— Exercise requirements —
The lines to be copied are those below that contain "neck".

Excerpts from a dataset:
——————

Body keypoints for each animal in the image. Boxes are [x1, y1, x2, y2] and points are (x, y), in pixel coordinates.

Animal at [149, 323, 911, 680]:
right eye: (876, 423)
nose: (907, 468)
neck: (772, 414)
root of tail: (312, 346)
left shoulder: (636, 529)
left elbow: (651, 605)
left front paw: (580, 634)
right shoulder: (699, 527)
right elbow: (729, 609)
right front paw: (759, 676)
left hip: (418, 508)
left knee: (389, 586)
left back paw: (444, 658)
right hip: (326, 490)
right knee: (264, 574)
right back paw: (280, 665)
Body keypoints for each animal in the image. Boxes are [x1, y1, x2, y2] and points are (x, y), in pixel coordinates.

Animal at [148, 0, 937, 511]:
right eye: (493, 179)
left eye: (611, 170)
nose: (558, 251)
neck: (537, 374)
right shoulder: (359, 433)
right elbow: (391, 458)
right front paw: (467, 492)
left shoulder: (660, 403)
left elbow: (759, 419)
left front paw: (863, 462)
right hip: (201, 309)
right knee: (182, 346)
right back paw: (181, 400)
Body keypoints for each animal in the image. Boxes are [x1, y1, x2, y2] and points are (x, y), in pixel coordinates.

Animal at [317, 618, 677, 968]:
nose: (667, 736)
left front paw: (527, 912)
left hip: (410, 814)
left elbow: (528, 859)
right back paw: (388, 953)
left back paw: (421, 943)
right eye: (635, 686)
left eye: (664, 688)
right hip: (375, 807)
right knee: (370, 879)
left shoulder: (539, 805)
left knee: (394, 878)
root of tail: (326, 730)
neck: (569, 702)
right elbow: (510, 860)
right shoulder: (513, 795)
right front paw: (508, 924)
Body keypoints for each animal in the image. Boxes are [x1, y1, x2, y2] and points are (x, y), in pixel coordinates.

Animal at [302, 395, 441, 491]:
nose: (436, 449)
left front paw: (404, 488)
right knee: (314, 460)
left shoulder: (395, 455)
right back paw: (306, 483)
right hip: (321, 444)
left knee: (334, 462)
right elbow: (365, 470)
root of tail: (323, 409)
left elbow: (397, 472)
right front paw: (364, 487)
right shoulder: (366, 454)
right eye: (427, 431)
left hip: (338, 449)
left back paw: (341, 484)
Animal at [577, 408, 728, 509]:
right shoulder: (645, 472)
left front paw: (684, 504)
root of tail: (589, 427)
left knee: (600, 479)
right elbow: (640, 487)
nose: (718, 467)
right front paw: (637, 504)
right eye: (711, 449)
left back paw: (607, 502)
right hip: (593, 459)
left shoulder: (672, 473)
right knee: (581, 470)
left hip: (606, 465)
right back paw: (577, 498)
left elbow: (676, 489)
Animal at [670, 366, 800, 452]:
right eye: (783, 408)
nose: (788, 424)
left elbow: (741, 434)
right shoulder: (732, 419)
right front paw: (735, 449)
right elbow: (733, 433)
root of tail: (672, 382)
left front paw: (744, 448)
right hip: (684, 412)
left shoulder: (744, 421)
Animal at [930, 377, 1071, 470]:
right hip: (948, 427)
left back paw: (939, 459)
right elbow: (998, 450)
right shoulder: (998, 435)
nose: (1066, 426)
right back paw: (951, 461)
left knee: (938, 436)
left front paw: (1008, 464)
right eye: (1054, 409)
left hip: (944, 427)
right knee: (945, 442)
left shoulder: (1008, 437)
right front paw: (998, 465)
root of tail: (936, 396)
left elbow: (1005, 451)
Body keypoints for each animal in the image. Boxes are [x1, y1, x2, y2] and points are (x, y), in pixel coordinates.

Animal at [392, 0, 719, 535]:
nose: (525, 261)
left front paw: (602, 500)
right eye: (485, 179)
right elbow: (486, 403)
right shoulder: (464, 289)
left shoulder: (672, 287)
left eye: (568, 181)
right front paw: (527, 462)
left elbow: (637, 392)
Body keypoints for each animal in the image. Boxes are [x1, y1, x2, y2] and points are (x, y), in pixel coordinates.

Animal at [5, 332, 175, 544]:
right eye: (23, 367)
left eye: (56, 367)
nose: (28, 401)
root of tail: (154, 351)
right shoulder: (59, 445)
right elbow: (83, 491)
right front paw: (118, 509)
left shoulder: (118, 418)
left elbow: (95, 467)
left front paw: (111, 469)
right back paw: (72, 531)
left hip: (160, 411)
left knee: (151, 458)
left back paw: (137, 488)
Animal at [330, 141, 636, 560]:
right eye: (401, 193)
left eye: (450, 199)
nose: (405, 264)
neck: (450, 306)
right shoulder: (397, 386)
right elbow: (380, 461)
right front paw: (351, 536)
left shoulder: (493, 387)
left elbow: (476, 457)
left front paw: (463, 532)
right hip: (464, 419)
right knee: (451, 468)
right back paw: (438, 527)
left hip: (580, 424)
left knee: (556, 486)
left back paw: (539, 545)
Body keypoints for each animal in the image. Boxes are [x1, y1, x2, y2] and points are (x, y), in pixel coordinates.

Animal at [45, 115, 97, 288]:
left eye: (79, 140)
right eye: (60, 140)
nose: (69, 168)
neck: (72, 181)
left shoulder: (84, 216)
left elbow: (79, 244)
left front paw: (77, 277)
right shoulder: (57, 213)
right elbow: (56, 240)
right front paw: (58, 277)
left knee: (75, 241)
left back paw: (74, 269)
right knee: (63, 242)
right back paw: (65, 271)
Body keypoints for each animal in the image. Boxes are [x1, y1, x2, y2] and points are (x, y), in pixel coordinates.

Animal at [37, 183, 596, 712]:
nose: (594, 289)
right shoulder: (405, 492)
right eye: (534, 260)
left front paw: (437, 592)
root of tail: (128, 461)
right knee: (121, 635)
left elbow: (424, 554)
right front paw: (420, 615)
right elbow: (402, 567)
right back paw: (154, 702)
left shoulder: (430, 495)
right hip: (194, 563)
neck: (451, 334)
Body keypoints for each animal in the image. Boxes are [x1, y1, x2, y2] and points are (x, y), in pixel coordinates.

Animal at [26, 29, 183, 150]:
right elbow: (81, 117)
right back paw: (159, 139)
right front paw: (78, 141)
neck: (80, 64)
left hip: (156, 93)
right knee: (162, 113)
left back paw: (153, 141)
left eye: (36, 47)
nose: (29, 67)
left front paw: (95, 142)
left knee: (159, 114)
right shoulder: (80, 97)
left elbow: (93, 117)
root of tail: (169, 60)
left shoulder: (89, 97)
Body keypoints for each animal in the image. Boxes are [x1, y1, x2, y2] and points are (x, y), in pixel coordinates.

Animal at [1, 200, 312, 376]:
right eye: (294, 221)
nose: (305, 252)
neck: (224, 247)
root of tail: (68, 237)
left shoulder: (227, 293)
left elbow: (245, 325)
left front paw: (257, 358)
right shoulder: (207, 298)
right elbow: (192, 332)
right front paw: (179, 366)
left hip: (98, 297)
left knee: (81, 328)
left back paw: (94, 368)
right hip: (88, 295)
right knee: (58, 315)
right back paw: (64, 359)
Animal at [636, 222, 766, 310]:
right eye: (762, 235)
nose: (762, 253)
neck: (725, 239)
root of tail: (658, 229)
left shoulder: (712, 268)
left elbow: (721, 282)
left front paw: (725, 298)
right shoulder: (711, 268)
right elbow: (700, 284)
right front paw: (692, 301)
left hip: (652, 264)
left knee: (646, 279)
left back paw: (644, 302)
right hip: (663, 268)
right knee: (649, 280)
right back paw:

——————

— Your solution —
neck: (772, 414)
neck: (537, 374)
neck: (569, 702)
neck: (450, 306)
neck: (72, 181)
neck: (451, 334)
neck: (80, 64)
neck: (224, 247)
neck: (725, 239)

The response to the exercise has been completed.